Flexible polyurethane foams are tailored to meet the needs of particular markets. When good load bearing properties are needed, the polyols may include a polymeric component, such as a styrene-acrylonitrile polymer polyol dispersed in a base polyether polyol. When high reactivity is needed, as in the production of molded foams, “reactive polyols” having a high content of primary hydroxyl groups are used. Still other polyols are used at low NCO/OH index to produce viscoelastic (or “memory”) foam. In general, however, the polyols used to make these flexible foams are polyether-based materials derived from petroleum.
Aromatic polyester polyols are commonly used to produce rigid polyurethane or polyisocyanurate foams, but relatively few sources recommend using such polyols to produce flexible polyurethane foams. Rigid foams normally require polyols with average hydroxyl functionalities greater than about 2.5 and relatively high hydroxyl numbers that range from 200-300 mg KOH/g. Usually, the aromatic polyester polyols are made by polycondensation of diacids or anhydrides with diols, although in some cases, polyethylene terephthalate has been proposed as a suitable reactant. Some references also suggest incorporation of natural oils or other hydrophobes into the aromatic polyester polyols for the purpose of improving compatibility with the hydrocarbon blowing agents used to produce rigid foams. For examples of such aromatic polyester polyols, see U.S. Pat. Nos. 4,608,432; 5,877,255; 5,922,779; and 6,664,363.
Currently, only a minor fraction of polyols used to produce flexible polyurethane foam comes from biorenewable resources or recycled materials. Recycled polyethylene terephthalate (PET), polybutylene terephthalate (PBT), and other thermoplastics provide a low-cost, potentially valuable feedstock for making polyols for flexible foams while decreasing our reliance on petrochemical-based polyether polyols.
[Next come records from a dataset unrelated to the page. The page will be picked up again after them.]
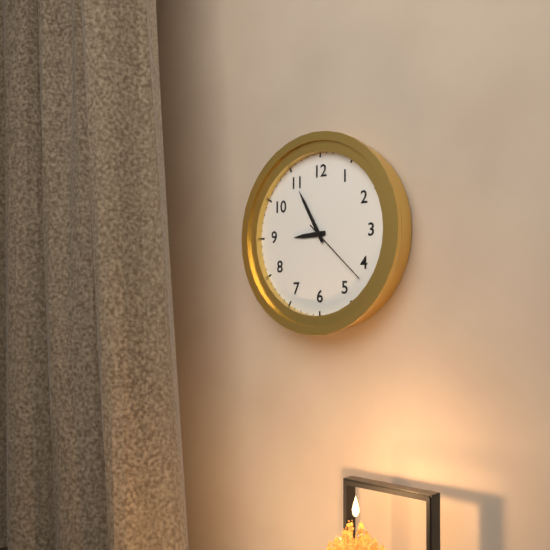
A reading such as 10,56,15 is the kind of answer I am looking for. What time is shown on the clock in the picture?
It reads 8,55,22
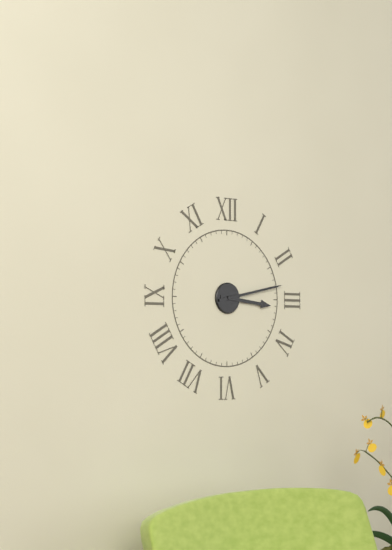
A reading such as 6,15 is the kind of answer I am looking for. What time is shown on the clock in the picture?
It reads 3,13
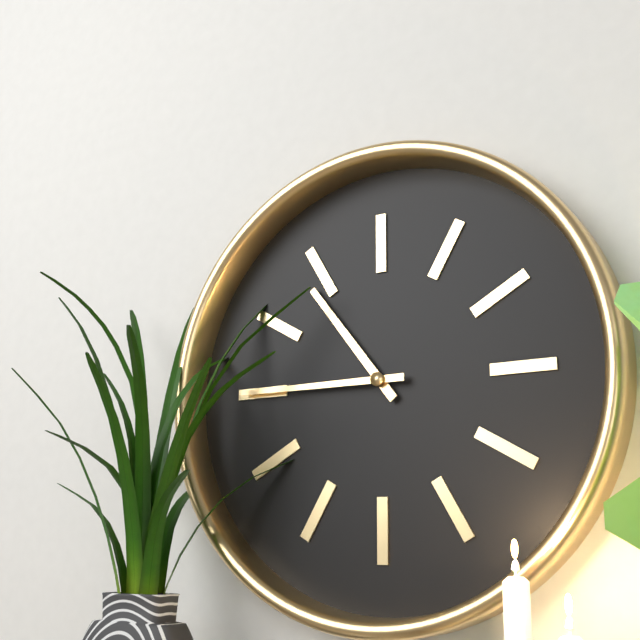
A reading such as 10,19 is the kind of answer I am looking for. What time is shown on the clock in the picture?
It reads 10,45
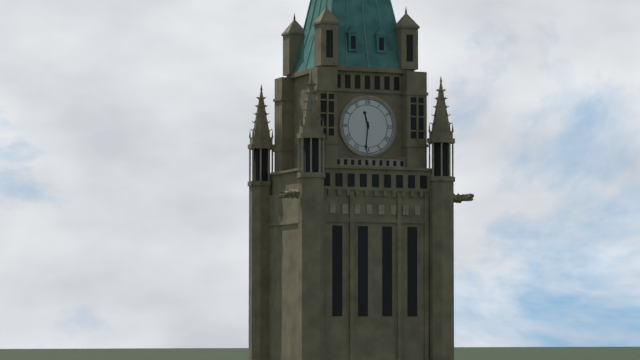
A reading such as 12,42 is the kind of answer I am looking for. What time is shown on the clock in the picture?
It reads 11,31
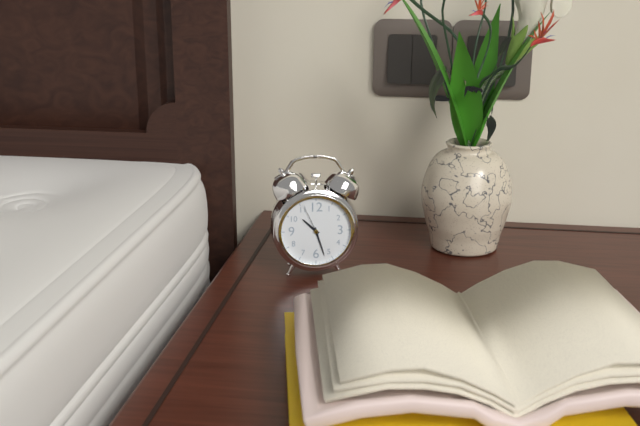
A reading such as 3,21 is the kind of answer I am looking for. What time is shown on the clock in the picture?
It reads 10,27
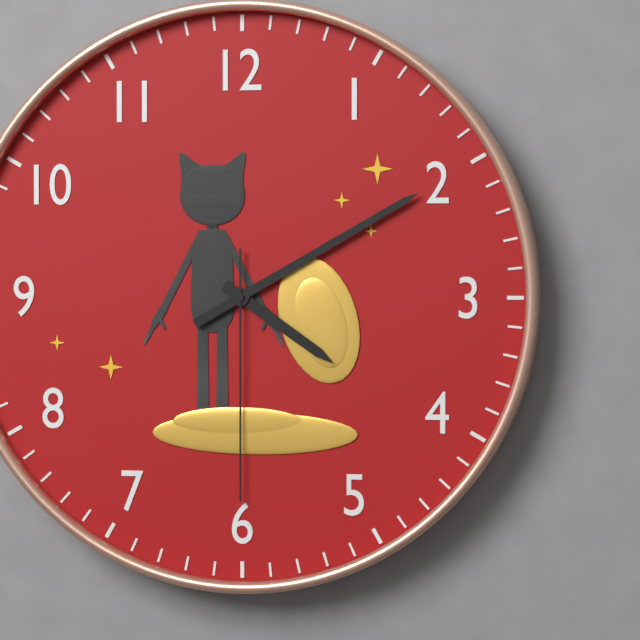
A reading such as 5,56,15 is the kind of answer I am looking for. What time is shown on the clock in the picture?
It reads 4,10,30
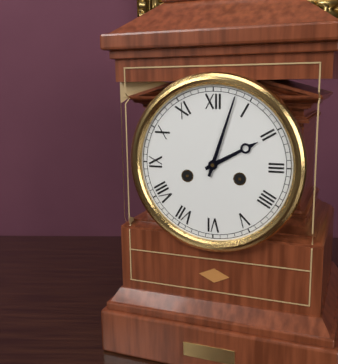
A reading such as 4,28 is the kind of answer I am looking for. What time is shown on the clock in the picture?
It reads 2,03
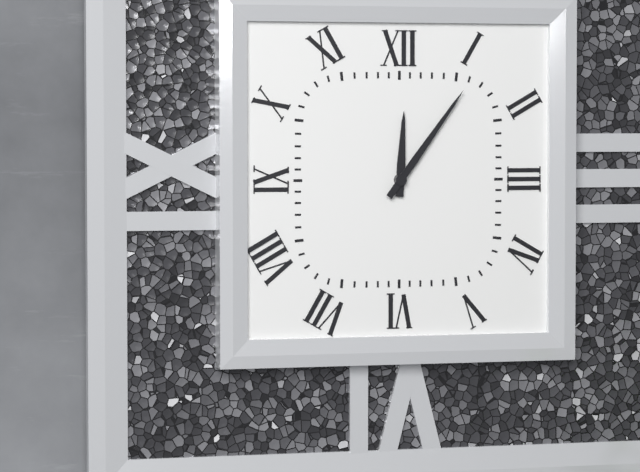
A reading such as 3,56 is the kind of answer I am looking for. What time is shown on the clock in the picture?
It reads 12,06
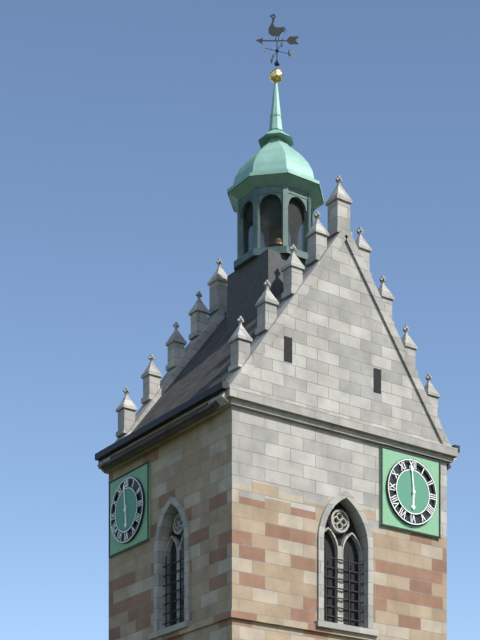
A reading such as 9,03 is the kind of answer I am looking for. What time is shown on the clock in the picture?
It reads 5,59
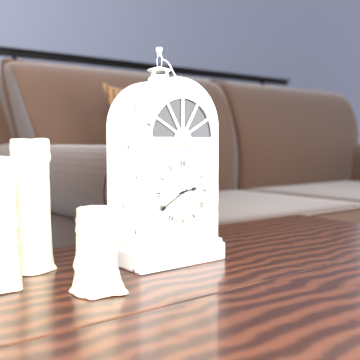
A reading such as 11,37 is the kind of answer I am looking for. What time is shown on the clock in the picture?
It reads 2,40
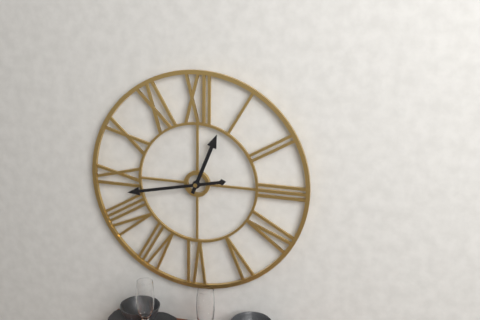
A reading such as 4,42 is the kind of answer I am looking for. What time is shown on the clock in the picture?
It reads 12,43
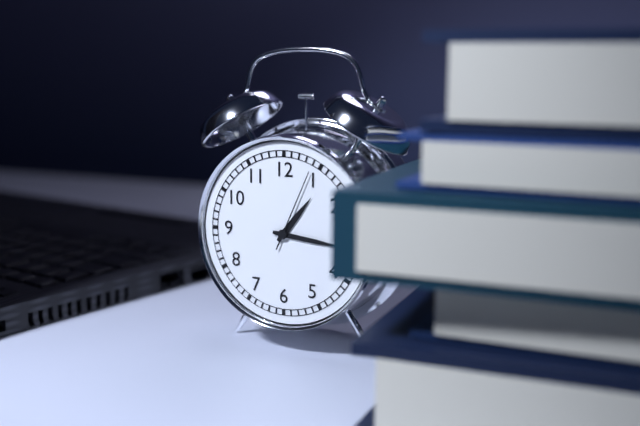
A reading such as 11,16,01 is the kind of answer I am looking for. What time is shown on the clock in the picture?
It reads 1,16,04
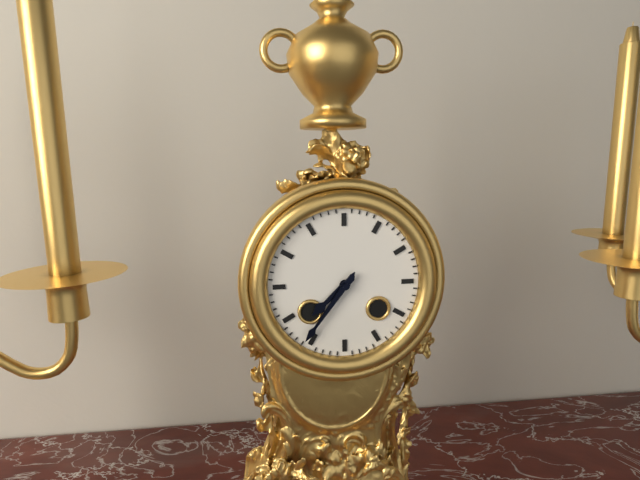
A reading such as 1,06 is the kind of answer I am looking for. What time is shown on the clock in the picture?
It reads 7,36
The industry would benefit from the availability of sustainable polyols suitable for use in the production of flexible polyurethane foams and other products. Such polyols should have sufficiently high average hydroxyl functionality (i.e., from about 2.5 to 3.0) and hydroxyl numbers in the useful range of about 20 to 150 mg KOH/g. Ideally, the polyols could be formulated completely or substantially from recycled (such as the nearly endless supply of recycled PET), post-industrial, and biorenewable materials.